In the listing that follows, how many lines hold the string "padangų"? Answer with the number only.
+++ RECORDS
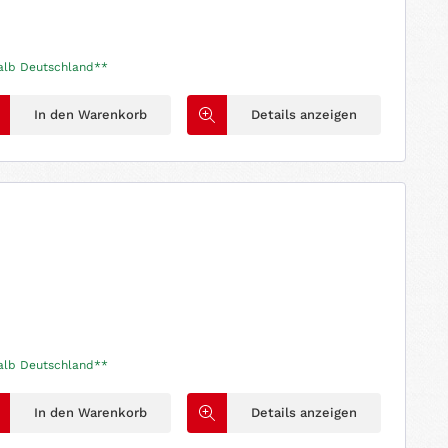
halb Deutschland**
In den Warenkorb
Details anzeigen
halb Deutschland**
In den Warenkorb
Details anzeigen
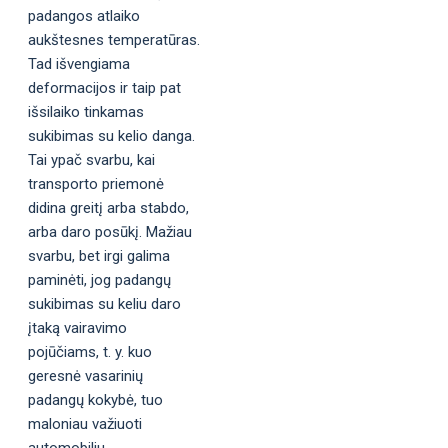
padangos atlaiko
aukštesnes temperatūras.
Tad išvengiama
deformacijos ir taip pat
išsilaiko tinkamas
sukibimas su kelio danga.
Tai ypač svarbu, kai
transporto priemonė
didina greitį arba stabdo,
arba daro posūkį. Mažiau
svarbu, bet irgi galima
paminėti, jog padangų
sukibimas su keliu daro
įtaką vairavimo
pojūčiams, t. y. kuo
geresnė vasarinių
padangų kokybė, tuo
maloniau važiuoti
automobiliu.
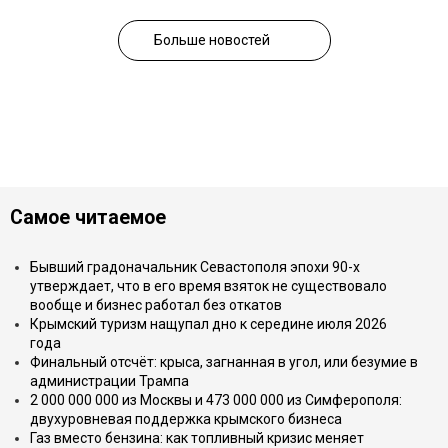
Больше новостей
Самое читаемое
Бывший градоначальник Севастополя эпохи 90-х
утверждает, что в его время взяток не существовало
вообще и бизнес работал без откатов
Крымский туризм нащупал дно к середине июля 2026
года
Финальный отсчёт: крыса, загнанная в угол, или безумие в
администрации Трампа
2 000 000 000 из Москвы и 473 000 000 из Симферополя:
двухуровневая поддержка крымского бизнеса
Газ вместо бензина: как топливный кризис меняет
++++++
EXPECTED ANSWER: 2